## WORK ITEM:
Turn the records, from the first line up to and including the line containing "What is the label", into a numbered list, skipping any blank lines.

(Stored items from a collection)
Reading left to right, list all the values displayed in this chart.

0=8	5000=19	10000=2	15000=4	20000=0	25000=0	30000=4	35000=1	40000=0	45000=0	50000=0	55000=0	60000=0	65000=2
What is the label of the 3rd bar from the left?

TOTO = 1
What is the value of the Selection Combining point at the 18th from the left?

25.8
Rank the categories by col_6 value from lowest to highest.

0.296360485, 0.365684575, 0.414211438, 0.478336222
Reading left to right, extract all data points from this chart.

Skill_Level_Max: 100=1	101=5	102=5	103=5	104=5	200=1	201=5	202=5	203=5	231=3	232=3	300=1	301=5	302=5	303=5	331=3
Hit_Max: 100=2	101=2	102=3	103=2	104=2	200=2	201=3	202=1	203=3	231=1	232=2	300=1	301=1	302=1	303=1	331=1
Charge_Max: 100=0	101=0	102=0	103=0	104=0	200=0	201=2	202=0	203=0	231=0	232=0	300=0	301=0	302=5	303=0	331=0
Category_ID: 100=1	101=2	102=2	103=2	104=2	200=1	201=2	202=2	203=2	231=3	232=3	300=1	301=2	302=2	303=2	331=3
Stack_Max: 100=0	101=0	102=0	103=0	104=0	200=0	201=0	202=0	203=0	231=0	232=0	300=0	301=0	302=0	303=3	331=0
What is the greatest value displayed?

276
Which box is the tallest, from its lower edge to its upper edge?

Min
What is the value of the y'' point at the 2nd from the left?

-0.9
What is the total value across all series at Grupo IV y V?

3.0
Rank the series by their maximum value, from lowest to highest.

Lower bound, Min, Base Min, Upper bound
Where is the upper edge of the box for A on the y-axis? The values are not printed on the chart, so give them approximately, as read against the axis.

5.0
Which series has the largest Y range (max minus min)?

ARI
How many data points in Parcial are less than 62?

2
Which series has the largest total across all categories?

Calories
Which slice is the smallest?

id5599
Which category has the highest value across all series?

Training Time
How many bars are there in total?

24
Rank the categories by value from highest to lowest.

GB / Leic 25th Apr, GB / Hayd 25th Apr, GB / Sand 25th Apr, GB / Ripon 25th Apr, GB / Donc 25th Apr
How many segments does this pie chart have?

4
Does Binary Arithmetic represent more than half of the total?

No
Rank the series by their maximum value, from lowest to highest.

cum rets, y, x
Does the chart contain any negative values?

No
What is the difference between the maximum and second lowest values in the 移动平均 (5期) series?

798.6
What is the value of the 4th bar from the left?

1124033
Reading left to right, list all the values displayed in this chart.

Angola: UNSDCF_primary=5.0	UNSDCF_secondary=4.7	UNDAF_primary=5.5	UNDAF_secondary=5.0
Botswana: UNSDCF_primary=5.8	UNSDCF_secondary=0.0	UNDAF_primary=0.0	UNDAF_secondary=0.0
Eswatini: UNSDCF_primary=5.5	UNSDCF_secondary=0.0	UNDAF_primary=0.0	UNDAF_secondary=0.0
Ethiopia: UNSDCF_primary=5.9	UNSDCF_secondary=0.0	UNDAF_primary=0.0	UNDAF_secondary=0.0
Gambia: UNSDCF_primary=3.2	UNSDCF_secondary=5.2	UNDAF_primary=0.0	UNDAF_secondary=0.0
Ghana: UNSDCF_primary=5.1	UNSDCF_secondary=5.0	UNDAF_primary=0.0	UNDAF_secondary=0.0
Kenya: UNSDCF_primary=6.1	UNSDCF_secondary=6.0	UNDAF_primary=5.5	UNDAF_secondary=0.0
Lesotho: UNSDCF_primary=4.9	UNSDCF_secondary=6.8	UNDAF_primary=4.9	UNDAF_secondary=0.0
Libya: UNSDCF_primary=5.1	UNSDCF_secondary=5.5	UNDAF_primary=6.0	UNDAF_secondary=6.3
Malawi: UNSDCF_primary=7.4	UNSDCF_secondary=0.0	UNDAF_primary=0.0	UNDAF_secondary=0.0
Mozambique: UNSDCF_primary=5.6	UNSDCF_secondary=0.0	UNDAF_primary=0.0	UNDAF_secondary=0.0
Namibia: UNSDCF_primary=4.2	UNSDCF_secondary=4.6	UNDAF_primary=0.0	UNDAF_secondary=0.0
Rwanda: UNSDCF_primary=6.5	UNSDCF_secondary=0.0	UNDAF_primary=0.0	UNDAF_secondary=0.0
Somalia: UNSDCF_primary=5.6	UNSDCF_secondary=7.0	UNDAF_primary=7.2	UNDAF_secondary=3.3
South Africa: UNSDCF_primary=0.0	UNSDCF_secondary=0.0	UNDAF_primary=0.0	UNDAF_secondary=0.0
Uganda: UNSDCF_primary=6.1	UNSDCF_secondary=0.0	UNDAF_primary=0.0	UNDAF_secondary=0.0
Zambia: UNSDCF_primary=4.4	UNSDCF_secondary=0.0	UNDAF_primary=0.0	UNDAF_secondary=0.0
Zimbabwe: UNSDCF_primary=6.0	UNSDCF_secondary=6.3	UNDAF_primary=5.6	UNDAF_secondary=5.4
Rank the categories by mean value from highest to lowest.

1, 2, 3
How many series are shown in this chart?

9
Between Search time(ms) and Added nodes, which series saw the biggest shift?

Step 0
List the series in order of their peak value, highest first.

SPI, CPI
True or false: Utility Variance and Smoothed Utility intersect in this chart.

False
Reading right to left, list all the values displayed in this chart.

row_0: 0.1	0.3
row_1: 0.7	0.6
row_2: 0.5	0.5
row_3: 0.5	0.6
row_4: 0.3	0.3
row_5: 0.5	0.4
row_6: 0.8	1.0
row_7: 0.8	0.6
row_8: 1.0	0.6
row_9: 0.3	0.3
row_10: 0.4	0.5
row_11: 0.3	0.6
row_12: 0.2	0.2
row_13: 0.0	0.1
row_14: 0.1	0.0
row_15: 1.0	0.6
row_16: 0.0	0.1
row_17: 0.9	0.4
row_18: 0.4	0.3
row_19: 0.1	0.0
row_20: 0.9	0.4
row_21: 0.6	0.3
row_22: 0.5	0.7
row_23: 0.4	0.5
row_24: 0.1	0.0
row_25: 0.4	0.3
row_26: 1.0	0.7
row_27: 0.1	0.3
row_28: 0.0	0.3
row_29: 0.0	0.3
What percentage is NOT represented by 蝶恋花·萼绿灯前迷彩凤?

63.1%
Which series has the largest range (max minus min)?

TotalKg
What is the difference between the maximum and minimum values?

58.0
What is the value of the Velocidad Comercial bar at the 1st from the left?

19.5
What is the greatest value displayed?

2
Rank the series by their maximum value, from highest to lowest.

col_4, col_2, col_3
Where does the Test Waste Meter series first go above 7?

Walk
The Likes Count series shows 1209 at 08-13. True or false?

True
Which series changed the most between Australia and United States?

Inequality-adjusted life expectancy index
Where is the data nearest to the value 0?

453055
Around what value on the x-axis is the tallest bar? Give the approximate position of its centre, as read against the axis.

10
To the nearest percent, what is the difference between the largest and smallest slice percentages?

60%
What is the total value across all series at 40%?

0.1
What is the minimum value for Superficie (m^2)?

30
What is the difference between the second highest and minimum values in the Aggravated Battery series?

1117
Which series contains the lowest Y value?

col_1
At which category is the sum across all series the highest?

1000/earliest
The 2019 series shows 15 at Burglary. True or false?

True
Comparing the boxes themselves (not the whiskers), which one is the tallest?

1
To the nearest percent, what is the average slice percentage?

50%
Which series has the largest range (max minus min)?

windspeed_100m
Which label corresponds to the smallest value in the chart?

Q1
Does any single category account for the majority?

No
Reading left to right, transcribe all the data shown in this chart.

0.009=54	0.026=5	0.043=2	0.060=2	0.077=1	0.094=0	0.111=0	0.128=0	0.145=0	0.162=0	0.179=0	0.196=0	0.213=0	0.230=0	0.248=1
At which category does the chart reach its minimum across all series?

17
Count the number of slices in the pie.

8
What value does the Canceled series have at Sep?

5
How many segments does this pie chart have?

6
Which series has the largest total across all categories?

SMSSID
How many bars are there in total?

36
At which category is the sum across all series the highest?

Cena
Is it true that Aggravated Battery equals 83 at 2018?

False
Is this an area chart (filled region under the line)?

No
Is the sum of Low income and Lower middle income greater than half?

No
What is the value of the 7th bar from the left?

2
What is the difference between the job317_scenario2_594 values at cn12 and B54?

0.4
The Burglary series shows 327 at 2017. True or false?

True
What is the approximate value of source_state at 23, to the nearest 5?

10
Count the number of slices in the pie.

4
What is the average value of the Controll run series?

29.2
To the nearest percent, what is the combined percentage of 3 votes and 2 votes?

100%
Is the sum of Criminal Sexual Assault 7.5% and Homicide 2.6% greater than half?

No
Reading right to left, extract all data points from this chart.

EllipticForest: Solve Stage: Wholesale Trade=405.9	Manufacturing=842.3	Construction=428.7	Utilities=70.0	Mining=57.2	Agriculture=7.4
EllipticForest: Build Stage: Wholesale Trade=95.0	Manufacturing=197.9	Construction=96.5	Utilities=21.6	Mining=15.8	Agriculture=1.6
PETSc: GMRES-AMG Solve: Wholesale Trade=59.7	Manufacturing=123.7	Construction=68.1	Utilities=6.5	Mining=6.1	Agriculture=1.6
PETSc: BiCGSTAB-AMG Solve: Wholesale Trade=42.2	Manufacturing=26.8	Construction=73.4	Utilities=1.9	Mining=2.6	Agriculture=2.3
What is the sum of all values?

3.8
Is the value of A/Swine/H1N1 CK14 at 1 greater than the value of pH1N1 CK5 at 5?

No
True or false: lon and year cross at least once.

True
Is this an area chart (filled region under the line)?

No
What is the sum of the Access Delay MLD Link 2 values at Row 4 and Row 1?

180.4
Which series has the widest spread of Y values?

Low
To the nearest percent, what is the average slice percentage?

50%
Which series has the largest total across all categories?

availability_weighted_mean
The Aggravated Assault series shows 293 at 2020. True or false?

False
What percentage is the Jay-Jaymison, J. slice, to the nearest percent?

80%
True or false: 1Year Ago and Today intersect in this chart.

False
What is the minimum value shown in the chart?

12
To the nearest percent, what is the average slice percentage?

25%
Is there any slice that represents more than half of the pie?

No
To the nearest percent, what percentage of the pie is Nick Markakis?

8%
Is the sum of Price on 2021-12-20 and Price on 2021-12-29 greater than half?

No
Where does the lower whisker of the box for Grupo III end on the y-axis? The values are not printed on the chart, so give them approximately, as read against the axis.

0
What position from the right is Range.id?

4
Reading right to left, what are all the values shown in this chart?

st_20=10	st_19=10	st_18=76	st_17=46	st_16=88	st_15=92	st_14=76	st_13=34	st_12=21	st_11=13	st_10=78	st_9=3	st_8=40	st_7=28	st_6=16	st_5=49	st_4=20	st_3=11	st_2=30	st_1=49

## TASK RESULT:
1. Reading left to right, list all the values displayed in this chart.
2. 0=8	5000=19	10000=2	15000=4	20000=0	25000=0	30000=4	35000=1	40000=0	45000=0	50000=0	55000=0	60000=0	65000=2
3. What is the label of the 3rd bar from the left?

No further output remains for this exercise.